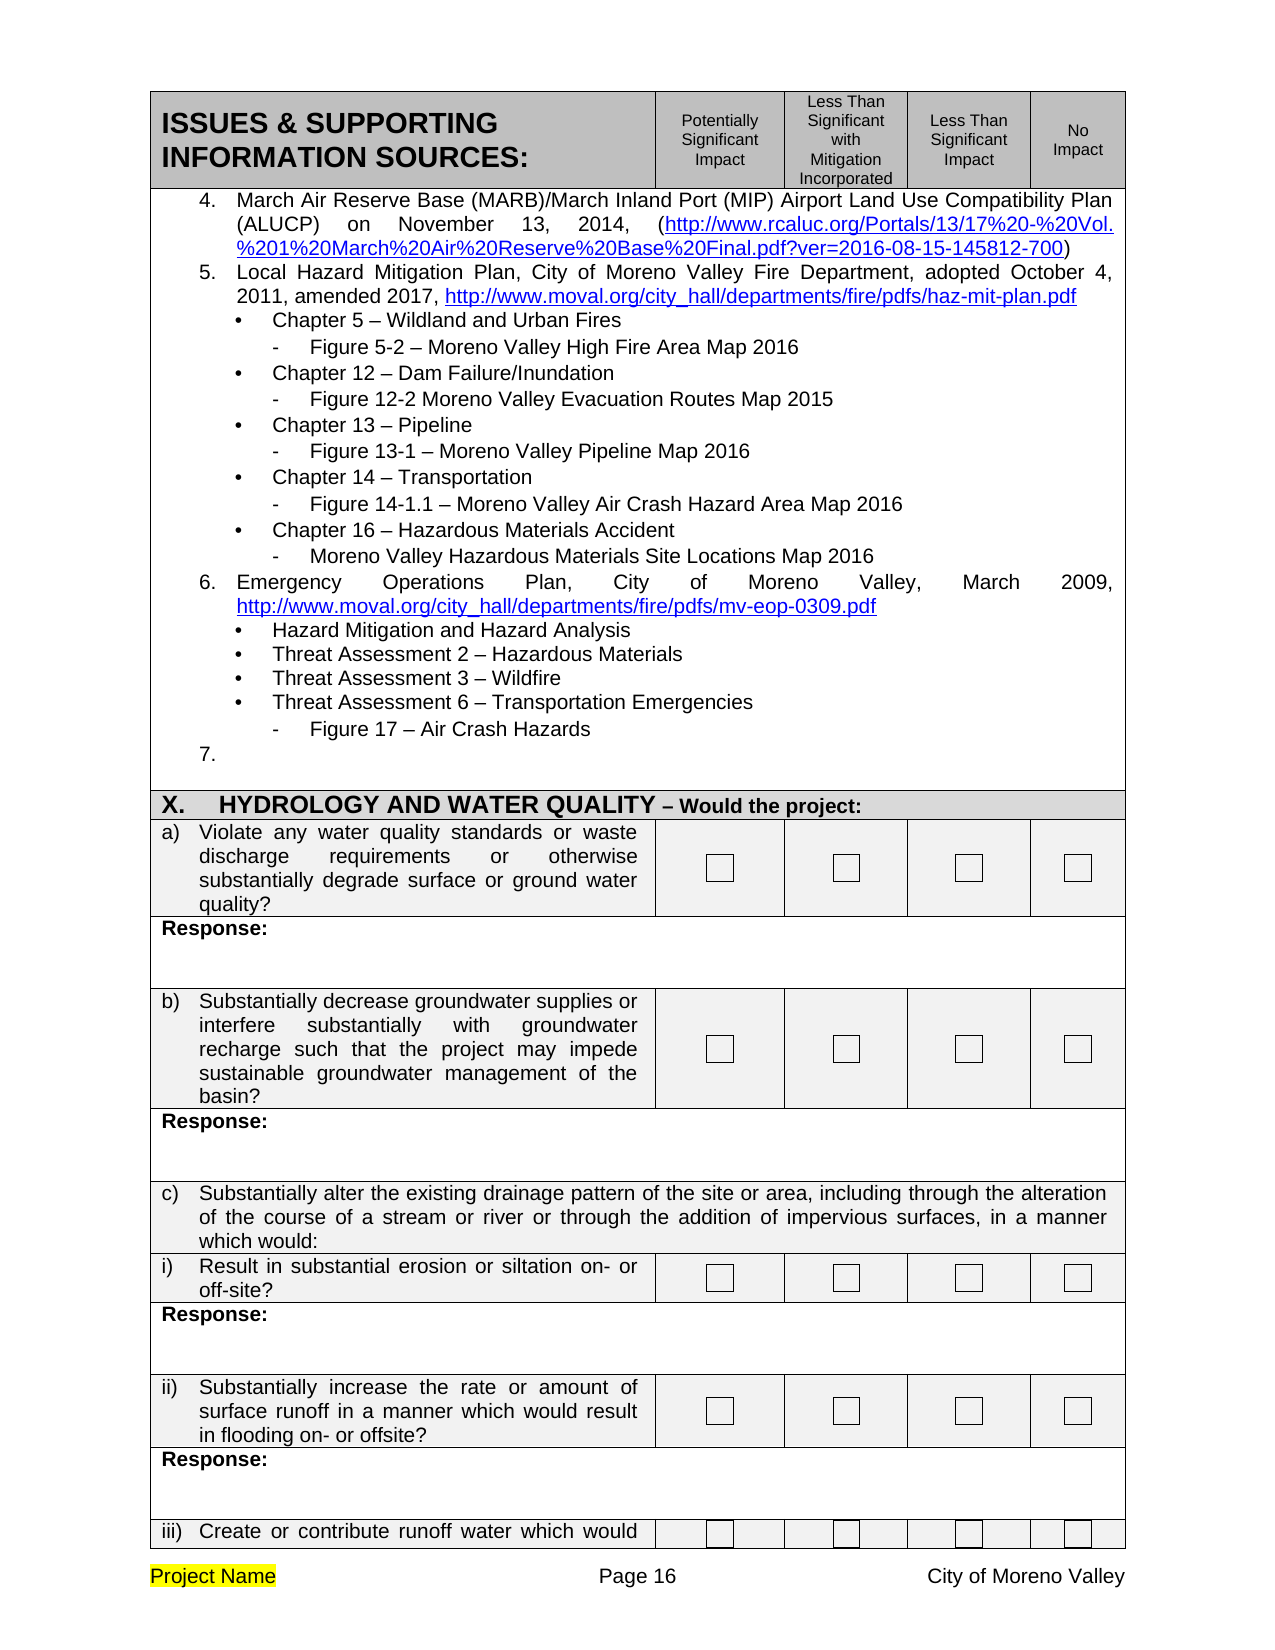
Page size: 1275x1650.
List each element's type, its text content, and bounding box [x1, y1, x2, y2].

table_cell [908, 1520, 955, 1548]
table_cell [1092, 1520, 1125, 1548]
table_cell iii) Create or contribute runoff water which would exceed the capacity of existing or planned stormwater drainage systems or provide substantial additional sources of polluted runoff? [151, 1520, 655, 1548]
table_header ISSUES & SUPPORTING INFORMATION SOURCES: [151, 92, 655, 188]
table_cell a) Violate any water quality standards or waste discharge requirements or otherwise substantially degrade surface or ground water quality? [151, 820, 655, 916]
table_cell [656, 1254, 784, 1302]
table_cell [908, 1254, 1030, 1302]
table_cell Response: [151, 917, 1125, 988]
table_cell [785, 820, 907, 916]
table_header Less Than Significant with Mitigation Incorporated [785, 92, 907, 188]
table_cell b) Substantially decrease groundwater supplies or interfere substantially with groundwater recharge such that the project may impede sustainable groundwater management of the basin? [151, 989, 655, 1108]
table_cell [1031, 820, 1125, 916]
table_cell Response: [151, 1109, 1125, 1181]
table_cell [785, 1375, 907, 1446]
table_cell [1065, 1521, 1091, 1547]
table_cell Response: [151, 1448, 1125, 1519]
table_cell ii) Substantially increase the rate or amount of surface runoff in a manner which would result in flooding on- or offsite? [151, 1375, 655, 1446]
table_cell [1031, 1375, 1125, 1446]
table_cell [656, 820, 784, 916]
table_cell [908, 989, 1030, 1108]
table_cell [908, 1375, 1030, 1446]
table_header Less Than Significant Impact [908, 92, 1030, 188]
table_cell Response: [151, 1303, 1125, 1374]
table_cell [1031, 1254, 1125, 1302]
table_header No Impact [1031, 92, 1125, 188]
table_cell [656, 1375, 784, 1446]
table_cell [983, 1520, 1030, 1548]
table_header Potentially Significant Impact [656, 92, 784, 188]
table_cell Sources: Moreno Valley General Plan, adopted July 11, 2006 Chapter 6 – Safety Element – Section 6.2.8 – Wildland Urban Interface Chapter 6 – Safety Element – Section 6.9 – Hazardous Materials Chapter 6 – Safety Element – Section 6.10 – Air Crash Hazards Figure 6-5 – Air Crash Hazards Final Environmental Impact Report City of Moreno Valley General Plan, certified July 11, 2006 Section 5.5 – Hazards and Hazardous Materials Figure 5.5-1 – Hazardous Materials Sites Figure 5.5-2 – Floodplains and High Fire Hazard Areas Figure 5.5-3 – City Areas Affected by Aircraft Hazard Zones Title 9 – Planning and Zoning of the Moreno Valley Municipal Code March Air Reserve Base (MARB)/March Inland Port (MIP) Airport Land Use Compatibility Plan (ALUCP) on November 13, 2014, (http://www.rcaluc.org/Portals/13/17%20-%20Vol.%201%20March%20Air%20Reserve%20Base%20Final.pdf?ver=2016-08-15-145812-700) Local Hazard Mitigation Plan, City of Moreno Valley Fire Department, adopted October 4, 2011, amended 2017, http://www.moval.org/city_hall/departments/fire/pdfs/haz-mit-plan.pdf Chapter 5 – Wildland and Urban Fires Figure 5-2 – Moreno Valley High Fire Area Map 2016 Chapter 12 – Dam Failure/Inundation Figure 12-2 Moreno Valley Evacuation Routes Map 2015 Chapter 13 – Pipeline Figure 13-1 – Moreno Valley Pipeline Map 2016 Chapter 14 – Transportation Figure 14-1.1 – Moreno Valley Air Crash Hazard Area Map 2016 Chapter 16 – Hazardous Materials Accident Moreno Valley Hazardous Materials Site Locations Map 2016 Emergency Operations Plan, City of Moreno Valley, March 2009, http://www.moval.org/city_hall/departments/fire/pdfs/mv-eop-0309.pdf Hazard Mitigation and Hazard Analysis Threat Assessment 2 – Hazardous Materials Threat Assessment 3 – Wildfire Threat Assessment 6 – Transportation Emergencies Figure 17 – Air Crash Hazards [151, 189, 1125, 790]
table_cell [707, 1521, 733, 1547]
table_cell [956, 1521, 982, 1547]
table_cell [908, 820, 1030, 916]
table_cell c) Substantially alter the existing drainage pattern of the site or area, including through the alteration of the course of a stream or river or through the addition of impervious surfaces, in a manner which would: [151, 1182, 1125, 1253]
table_cell [1031, 989, 1125, 1108]
table_cell i) Result in substantial erosion or siltation on- or off-site? [151, 1254, 655, 1302]
table_cell [785, 1254, 907, 1302]
table_cell [785, 1520, 833, 1548]
table_cell [834, 1521, 859, 1547]
table_cell [860, 1520, 907, 1548]
table_cell X. HYDROLOGY AND WATER QUALITY – Would the project: [151, 791, 1125, 819]
table_cell [785, 989, 907, 1108]
table_cell [656, 989, 784, 1108]
table_cell [656, 1520, 706, 1548]
table_cell [734, 1520, 784, 1548]
table_cell [1031, 1520, 1064, 1548]
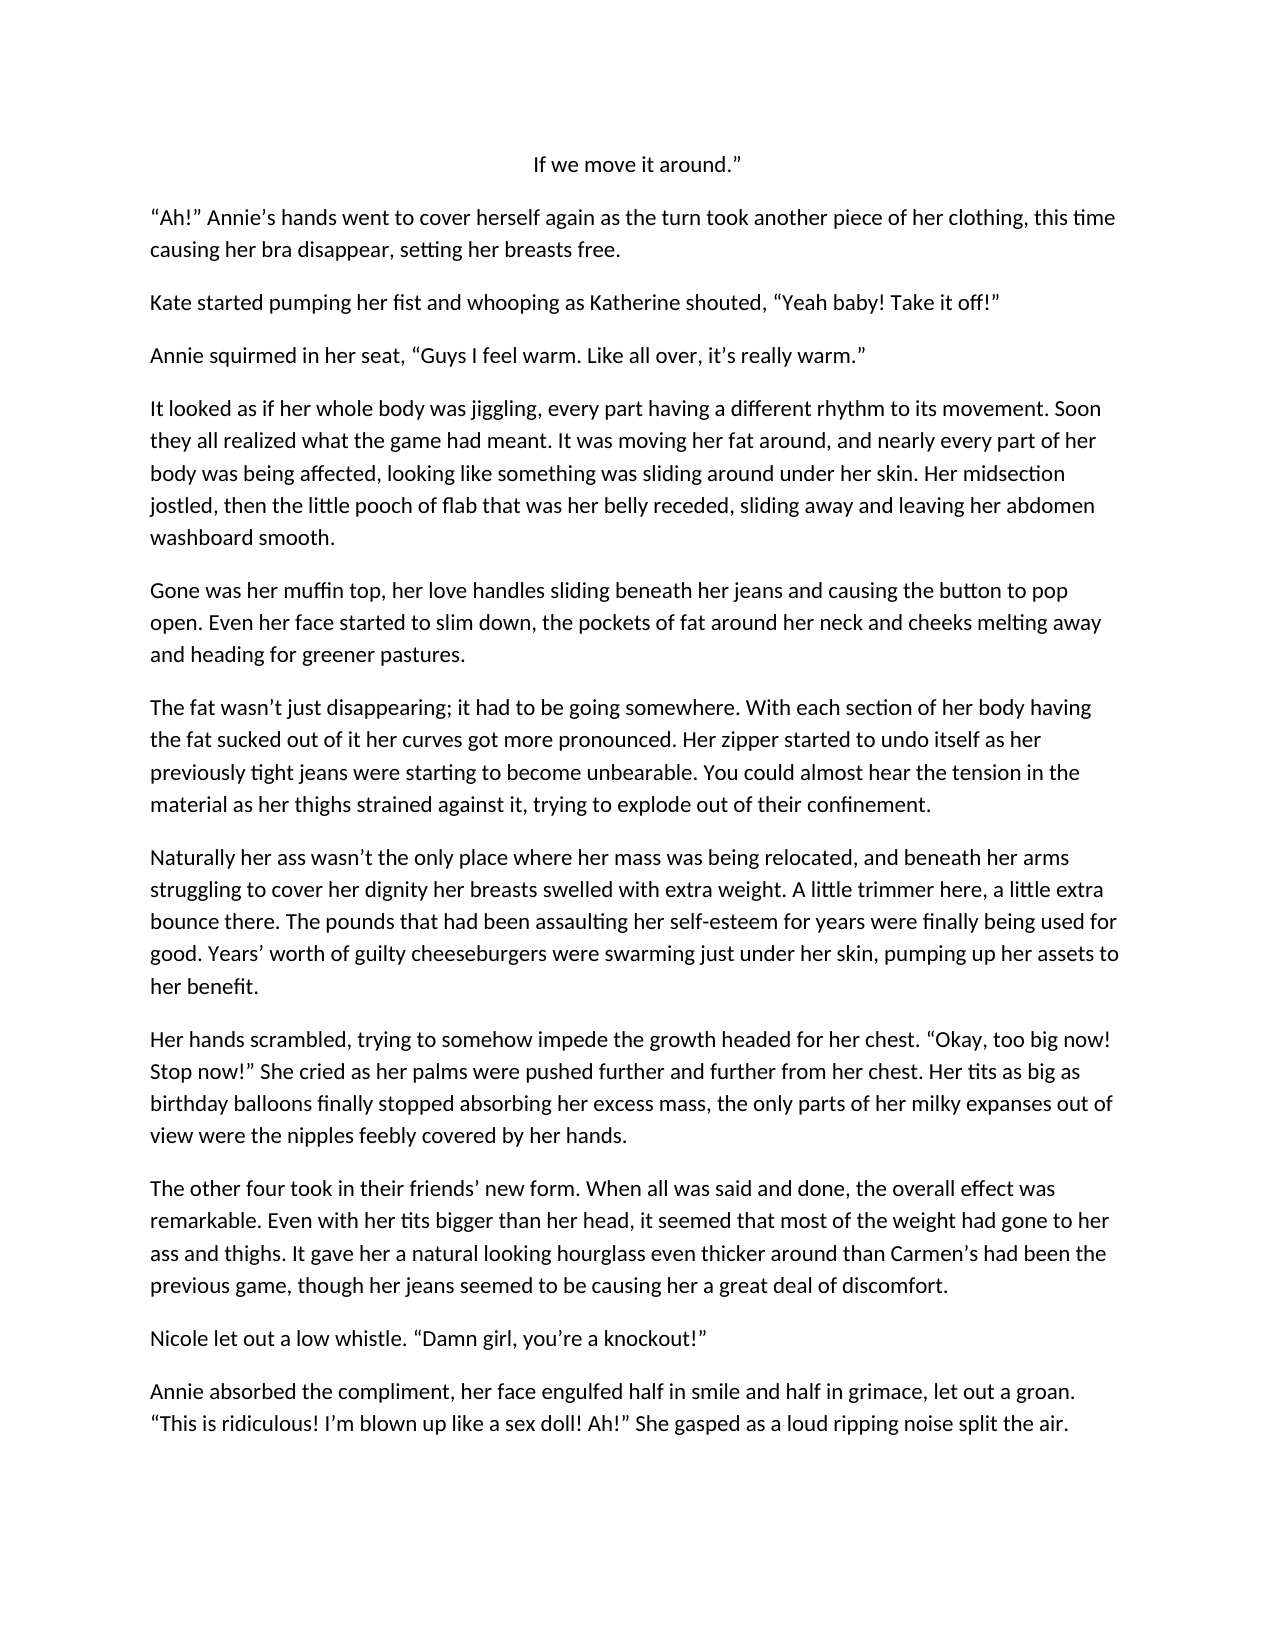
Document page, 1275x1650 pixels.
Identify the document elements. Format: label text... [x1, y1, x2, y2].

text Annie squirmed in her seat, “Guys I feel warm. Like all over, it’s really warm.” [150, 341, 1125, 369]
text Annie absorbed the compliment, her face engulfed half in smile and half in grimace, let out a groan. “This is ridiculous! I’m blown up like a sex doll! Ah!” She gasped as a loud ripping noise split the air. [150, 1377, 1125, 1437]
text The fat wasn’t just disappearing; it had to be going somewhere. With each section of her body having the fat sucked out of it her curves got more pronounced. Her zipper started to undo itself as her previously tight jeans were starting to become unbearable. You could almost hear the tension in the material as her thighs strained against it, trying to explode out of their confinement. [150, 693, 1125, 818]
text The other four took in their friends’ new form. When all was said and done, the overall effect was remarkable. Even with her tits bigger than her head, it seemed that most of the weight had gone to her ass and thighs. It gave her a natural looking hourglass even thicker around than Carmen’s had been the previous game, though her jeans seemed to be causing her a great deal of discomfort. [150, 1174, 1125, 1299]
text It looked as if her whole body was jiggling, every part having a different rhythm to its movement. Soon they all realized what the game had meant. It was moving her fat around, and nearly every part of her body was being affected, looking like something was sliding around under her skin. Her midsection jostled, then the little pooch of flab that was her belly receded, sliding away and leaving her abdomen washboard smooth. [150, 394, 1125, 551]
text Nicole let out a low whistle. “Damn girl, you’re a knockout!” [150, 1324, 1125, 1352]
text Gone was her muffin top, her love handles sliding beneath her jeans and causing the button to pop open. Even her face started to slim down, the pockets of fat around her neck and cheeks melting away and heading for greener pastures. [150, 576, 1125, 668]
text If we move it around.” [150, 150, 1125, 178]
text “Ah!” Annie’s hands went to cover herself again as the turn took another piece of her clothing, this time causing her bra disappear, setting her breasts free. [150, 203, 1125, 263]
text Naturally her ass wasn’t the only place where her mass was being relocated, and beneath her arms struggling to cover her dignity her breasts swelled with extra weight. A little trimmer here, a little extra bounce there. The pounds that had been assaulting her self-esteem for years were finally being used for good. Years’ worth of guilty cheeseburgers were swarming just under her skin, pumping up her assets to her benefit. [150, 843, 1125, 1000]
text Her hands scrambled, trying to somehow impede the growth headed for her chest. “Okay, too big now! Stop now!” She cried as her palms were pushed further and further from her chest. Her tits as big as birthday balloons finally stopped absorbing her excess mass, the only parts of her milky expanses out of view were the nipples feebly covered by her hands. [150, 1025, 1125, 1149]
text Kate started pumping her fist and whooping as Katherine shouted, “Yeah baby! Take it off!” [150, 288, 1125, 316]
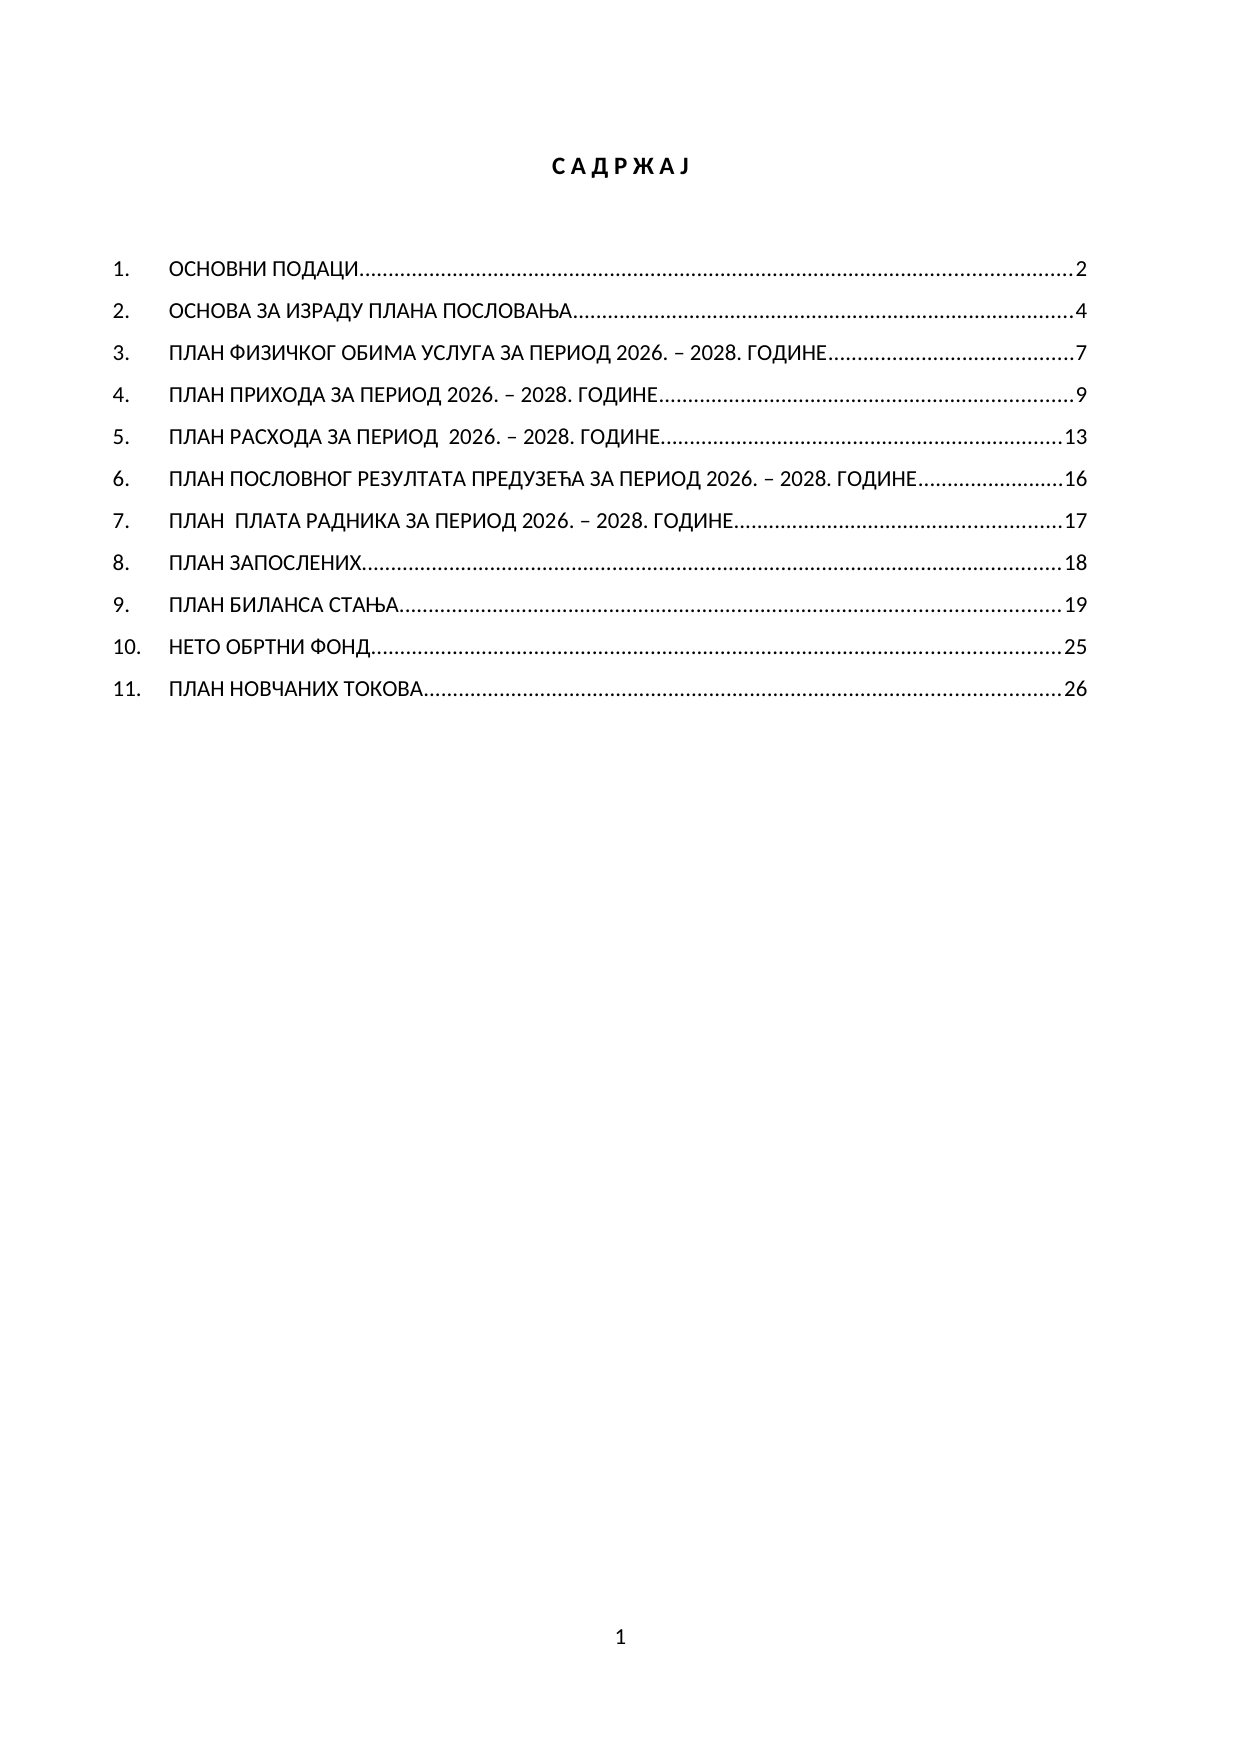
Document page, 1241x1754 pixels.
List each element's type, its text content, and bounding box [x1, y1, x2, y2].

....

▶ [TASK TO COMPLETE] Copy out all lines of the listing where the word "Response" appears.

▶ [SOLUTION FOR THIS EXERCISE]
table_cell Response: [151, 917, 1125, 988]
table_cell Response: [151, 1109, 1125, 1181]
table_cell Response: [151, 1448, 1125, 1519]
table_cell Response: [151, 1303, 1125, 1374]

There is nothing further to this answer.